Sungai Penuh, Jemarionline.com – Harga Alat Tulis Stabil di Kota Sungai Penuh meski tahun ajaran baru semakin dekat. Namun, kondisi tersebut belum mampu mendorong peningkatan penjualan karena sebagian besar masyarakat masih menunda belanja perlengkapan sekolah.
Sejumlah toko yang menjual buku tulis, pena, pensil, dan perlengkapan belajar lainnya masih terlihat sepi. Padahal, para pedagang biasanya mulai melayani lebih banyak pembeli saat memasuki masa libur sekolah.
Harga Alat Tulis Stabil, Pembeli Belum Ramai
Pemilik toko buku di Kota Sungai Penuh, Arpan, mengaku belum merasakan lonjakan transaksi. Menurutnya, masyarakat biasanya mulai berbelanja ketika hari pertama sekolah semakin dekat.
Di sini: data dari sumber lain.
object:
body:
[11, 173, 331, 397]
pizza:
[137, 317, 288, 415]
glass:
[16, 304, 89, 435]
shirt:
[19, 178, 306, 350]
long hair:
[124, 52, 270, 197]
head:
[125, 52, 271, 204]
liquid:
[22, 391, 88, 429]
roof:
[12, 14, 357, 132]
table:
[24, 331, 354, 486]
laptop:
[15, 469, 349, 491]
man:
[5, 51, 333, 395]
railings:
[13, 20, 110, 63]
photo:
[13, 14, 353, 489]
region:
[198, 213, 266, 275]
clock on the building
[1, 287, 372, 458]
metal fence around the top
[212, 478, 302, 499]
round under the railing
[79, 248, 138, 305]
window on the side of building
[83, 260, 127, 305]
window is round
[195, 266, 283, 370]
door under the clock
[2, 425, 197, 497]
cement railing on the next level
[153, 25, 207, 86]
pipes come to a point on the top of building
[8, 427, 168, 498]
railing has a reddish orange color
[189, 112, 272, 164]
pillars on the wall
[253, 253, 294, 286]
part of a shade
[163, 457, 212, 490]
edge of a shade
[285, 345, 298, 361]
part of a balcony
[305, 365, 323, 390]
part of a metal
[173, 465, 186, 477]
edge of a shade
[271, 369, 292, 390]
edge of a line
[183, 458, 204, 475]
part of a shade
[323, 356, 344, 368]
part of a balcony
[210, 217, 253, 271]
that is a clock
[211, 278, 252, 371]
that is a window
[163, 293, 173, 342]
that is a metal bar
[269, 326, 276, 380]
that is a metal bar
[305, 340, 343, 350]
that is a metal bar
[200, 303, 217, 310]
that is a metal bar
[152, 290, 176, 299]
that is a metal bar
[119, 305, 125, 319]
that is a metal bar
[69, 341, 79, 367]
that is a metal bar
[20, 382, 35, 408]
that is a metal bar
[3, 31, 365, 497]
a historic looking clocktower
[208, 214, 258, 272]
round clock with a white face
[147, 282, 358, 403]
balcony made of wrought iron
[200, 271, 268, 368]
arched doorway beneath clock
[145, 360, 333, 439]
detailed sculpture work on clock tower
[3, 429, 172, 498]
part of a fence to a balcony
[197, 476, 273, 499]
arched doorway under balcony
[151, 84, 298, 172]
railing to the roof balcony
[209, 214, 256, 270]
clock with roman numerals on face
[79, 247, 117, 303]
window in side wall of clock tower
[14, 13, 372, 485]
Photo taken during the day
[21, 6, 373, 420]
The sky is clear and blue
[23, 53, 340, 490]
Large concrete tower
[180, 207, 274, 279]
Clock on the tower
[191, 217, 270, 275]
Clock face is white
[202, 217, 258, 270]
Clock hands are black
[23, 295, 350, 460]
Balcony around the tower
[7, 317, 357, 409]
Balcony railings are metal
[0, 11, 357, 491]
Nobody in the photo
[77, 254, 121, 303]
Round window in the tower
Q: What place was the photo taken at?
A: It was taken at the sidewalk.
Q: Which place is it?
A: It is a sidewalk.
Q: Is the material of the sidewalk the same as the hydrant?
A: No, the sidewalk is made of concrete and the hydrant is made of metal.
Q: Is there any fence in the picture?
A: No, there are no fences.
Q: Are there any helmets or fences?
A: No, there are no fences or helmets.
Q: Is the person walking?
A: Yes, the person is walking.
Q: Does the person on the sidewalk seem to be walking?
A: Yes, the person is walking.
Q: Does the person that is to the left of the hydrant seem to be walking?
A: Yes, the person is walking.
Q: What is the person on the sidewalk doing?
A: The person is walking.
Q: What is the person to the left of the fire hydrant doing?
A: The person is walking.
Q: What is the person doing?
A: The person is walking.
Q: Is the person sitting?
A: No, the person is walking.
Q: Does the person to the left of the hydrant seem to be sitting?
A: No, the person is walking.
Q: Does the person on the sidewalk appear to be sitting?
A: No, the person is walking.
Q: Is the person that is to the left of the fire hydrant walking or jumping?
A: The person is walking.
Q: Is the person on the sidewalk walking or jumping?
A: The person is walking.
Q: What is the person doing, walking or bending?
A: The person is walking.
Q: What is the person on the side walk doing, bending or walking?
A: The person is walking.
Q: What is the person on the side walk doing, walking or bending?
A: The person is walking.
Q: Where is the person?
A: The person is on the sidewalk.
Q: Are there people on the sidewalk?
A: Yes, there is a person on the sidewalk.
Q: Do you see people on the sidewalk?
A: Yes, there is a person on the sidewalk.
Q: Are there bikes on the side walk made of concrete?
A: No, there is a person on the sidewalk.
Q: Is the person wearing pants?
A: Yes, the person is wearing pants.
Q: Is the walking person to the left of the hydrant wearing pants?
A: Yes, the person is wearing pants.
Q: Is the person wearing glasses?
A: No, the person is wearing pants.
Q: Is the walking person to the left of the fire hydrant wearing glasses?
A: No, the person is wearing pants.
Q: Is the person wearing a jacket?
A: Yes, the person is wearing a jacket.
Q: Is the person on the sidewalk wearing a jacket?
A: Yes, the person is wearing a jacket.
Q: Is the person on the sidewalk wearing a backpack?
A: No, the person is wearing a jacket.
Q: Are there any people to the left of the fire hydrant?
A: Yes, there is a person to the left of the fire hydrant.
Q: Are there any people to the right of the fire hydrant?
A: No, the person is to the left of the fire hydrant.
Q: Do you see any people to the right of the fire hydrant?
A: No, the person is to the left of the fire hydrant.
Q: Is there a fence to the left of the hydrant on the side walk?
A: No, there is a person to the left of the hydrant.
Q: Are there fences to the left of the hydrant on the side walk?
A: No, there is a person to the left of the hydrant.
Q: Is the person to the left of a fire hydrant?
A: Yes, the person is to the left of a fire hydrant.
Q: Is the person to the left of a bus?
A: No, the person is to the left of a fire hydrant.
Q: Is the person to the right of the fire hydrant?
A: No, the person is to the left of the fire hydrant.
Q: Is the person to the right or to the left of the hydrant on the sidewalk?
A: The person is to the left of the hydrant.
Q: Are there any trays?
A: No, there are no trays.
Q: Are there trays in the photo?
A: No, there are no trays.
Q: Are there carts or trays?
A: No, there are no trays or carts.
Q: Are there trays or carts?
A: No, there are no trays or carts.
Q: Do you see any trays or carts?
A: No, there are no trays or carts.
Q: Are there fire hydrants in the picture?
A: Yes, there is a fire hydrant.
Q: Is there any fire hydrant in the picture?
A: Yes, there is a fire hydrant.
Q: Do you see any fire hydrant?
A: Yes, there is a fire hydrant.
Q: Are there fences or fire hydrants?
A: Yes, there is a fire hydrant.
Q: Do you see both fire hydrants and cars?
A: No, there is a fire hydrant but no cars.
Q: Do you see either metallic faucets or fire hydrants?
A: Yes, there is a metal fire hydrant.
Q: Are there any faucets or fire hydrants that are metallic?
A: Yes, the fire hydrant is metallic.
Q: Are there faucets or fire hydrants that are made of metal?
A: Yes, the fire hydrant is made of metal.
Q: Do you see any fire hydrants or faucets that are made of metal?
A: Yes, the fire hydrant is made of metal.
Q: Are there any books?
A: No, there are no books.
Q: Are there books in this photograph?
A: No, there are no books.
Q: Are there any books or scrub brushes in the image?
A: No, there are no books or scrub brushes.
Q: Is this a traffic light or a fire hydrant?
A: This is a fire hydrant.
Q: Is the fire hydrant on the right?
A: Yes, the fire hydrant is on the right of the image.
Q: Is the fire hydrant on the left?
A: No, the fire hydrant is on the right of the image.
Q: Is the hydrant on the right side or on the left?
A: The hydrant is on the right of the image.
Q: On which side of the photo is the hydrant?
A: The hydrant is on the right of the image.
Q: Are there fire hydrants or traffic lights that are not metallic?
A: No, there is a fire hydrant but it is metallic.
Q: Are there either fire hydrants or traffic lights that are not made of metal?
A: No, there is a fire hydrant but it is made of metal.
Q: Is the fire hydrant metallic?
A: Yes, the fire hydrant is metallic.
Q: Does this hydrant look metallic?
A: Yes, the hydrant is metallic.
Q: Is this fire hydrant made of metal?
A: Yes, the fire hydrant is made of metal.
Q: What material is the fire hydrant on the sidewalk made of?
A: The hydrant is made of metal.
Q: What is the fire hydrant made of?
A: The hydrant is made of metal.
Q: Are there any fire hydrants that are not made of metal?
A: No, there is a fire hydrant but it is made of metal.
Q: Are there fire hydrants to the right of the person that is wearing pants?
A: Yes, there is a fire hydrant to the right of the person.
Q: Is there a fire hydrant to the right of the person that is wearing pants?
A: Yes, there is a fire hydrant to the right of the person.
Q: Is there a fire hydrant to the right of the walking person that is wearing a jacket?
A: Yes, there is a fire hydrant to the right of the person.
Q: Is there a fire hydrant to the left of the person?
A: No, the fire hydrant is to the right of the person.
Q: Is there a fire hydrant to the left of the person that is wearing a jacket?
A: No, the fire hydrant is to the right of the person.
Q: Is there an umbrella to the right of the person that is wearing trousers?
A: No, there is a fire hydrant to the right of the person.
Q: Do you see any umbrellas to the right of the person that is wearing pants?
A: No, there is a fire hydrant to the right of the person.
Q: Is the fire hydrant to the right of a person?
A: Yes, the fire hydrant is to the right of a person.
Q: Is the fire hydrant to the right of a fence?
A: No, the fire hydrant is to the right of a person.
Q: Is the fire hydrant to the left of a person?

Karena itu, aktivitas jual beli di tokonya masih berlangsung seperti hari biasa. Sementara itu, para pedagang tetap menunggu peningkatan permintaan dalam beberapa pekan mendatang.
Harga Alat Tulis Stabil, Pedagang Tidak Naikkan Harga
Arpan menegaskan para pedagang tetap mempertahankan harga perlengkapan sekolah. Mereka memilih menjaga harga agar masyarakat tetap mampu membeli kebutuhan pendidikan anak-anaknya.
Sebagai contoh, pedagang masih menjual buku tulis sekitar Rp60.000 per kodi. Selain itu, mereka belum menaikkan harga meski permintaan diperkirakan meningkat menjelang masuk sekolah.
Harga Alat Tulis Stabil, Kondisi Ekonomi Pengaruhi Penjualan
Menurut Arpan, kondisi ekonomi masyarakat ikut memengaruhi keputusan orang tua dalam berbelanja. Banyak keluarga lebih memilih memenuhi kebutuhan lain sebelum membeli perlengkapan sekolah.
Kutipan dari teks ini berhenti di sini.